The Morgan-Morris Award for inspirational achievement is going to two recipients this year, similarly a contrast in ages. They are Carson-Newman College athletic director David Barger from Red Bank and the late Kainen Boring from Pikeville, a 17-year-old Bledsoe County football player who died during the 2011 football season as a result of a condition called arteriovenous malformation.
Not only did Boring continue to live on through organ donations to five people, but teammates, other friends and even opponents repeatedly said how much his life affected theirs.
Barger was diagnosed with limb-girdle muscular dystrophy when he was 8 years old, but he turned his love of sports and constructive efforts into working as a manager and trainer for the Red Bank track and football teams and was vice president of his 1966 class. He was an athletic trainer for several Carson-Newman sports and then built a career in banking in Chattanooga and Morristown while staying involved in alumni activities at the Jefferson City school.
He returned to Carson-Newman as athletic promotions director in 1980 and became the AD in 1990.
Layne had over 400 victories as basketball coach at Whitwell High School -- directing the boys from 1969 to '92 and the girls from '72 to '74 -- and started the baseball program and helped with softball there. He had 15 boys' basketball seasons with 20-plus wins and made three sub-state appearances with one state tournament, and each of his three girls' teams had more than 20 wins.
He then went into administration and has been Sequatchie County's principal since 1995 and a TSSAA Board of Control member since 2000. He's on the board of directors of the Tennessee Athletic Coaches Association.
Fanning considers herself a support person instead of an athlete or coach, but she has been a heavy hitter in her many roles. As the first female president of the Chattanooga Track Club (1991-93), she was instrumental in reviving the city's inaugural triathlon, which now has moved from the Chickamauga Dam area and grown in the downtown waterfront.
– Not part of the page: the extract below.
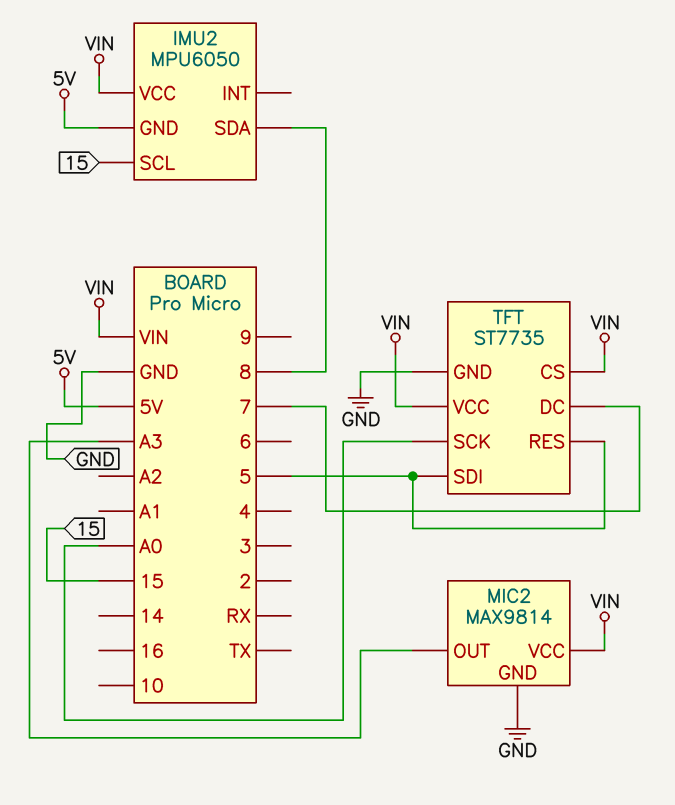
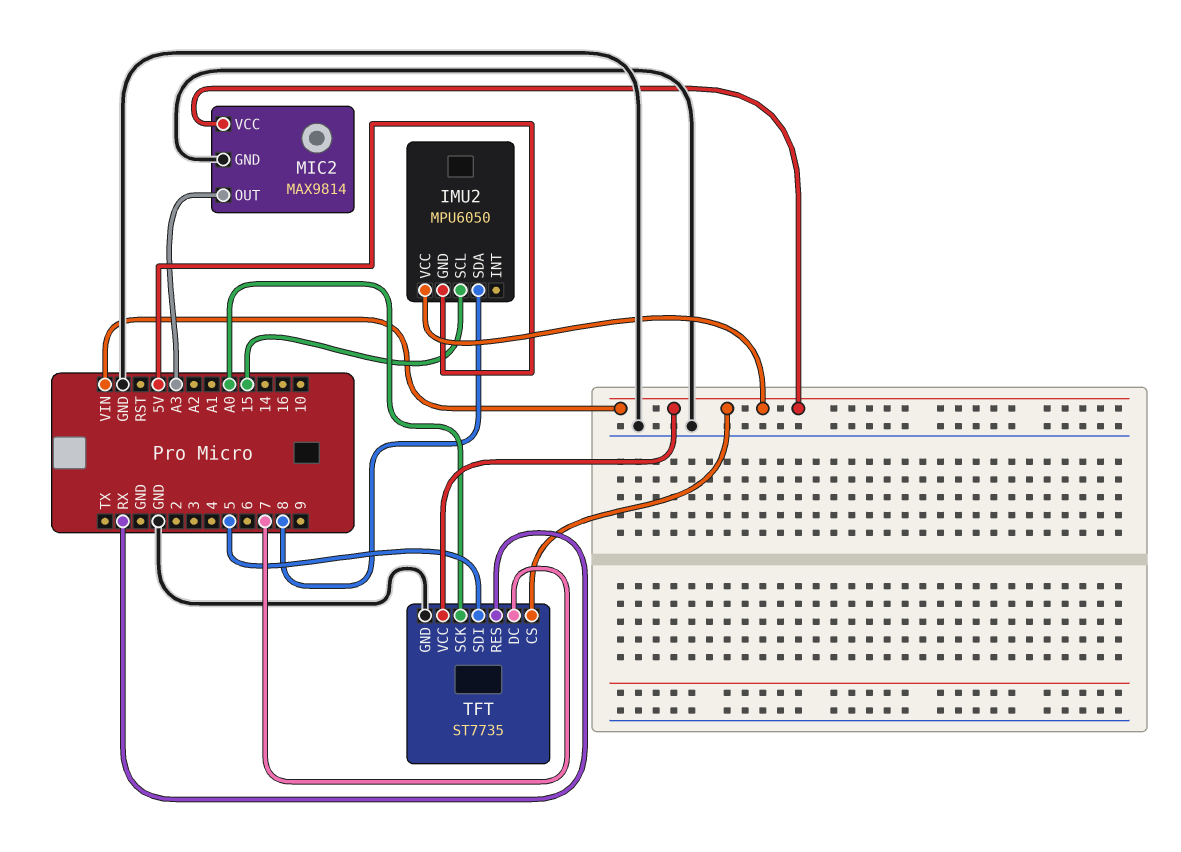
TFT pin RES: 5 -> RX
She has been a race director for numerous events, including the mammoth Susan G. Komen Race for the Cure, and an official at track and field events, including with Spring Fling, and she was part of the planning committee for the Southeastern Conference women's basketball tournament when it was held in Chattanooga.
Bradford was a third-team All-American as a UTC junior, when he set the Mocs' single-season record of 1,284 receiving yards and had an all-purpose yards average of 123.9 per game. He played two years as a receiver after beginning his college career as a defensive back and totaled 132 pass receptions for 1.944 yards as a junior and senior. He also punted as a senior, averaging 39.1 yards per punt.
Vredeveld was part of the Baylor girls' program honored as No. 1 in the country last year by Swimming World magazine, and set Tennessee high school records in the 50- and 100-yard freestyle events at the 2011 state tournament. She also won the 50, 100 and 200 freestyles with meet records at the NCSA Junior National Championships in Orlando, Fla., last March, and was ranked No. 1 in the United States among 15-16-year-old female swimmers.
She represented the U.S. in the FINA World Juniors in Peru in August and finished fourth in the 50-meter freestyle with the best Southeastern Swimming time ever for her age group. She led off the winning 4x100 free relay in Peru and has qualified for the U.S. Olympic trials this year in the 50-, 100- and 200-meter freestyles.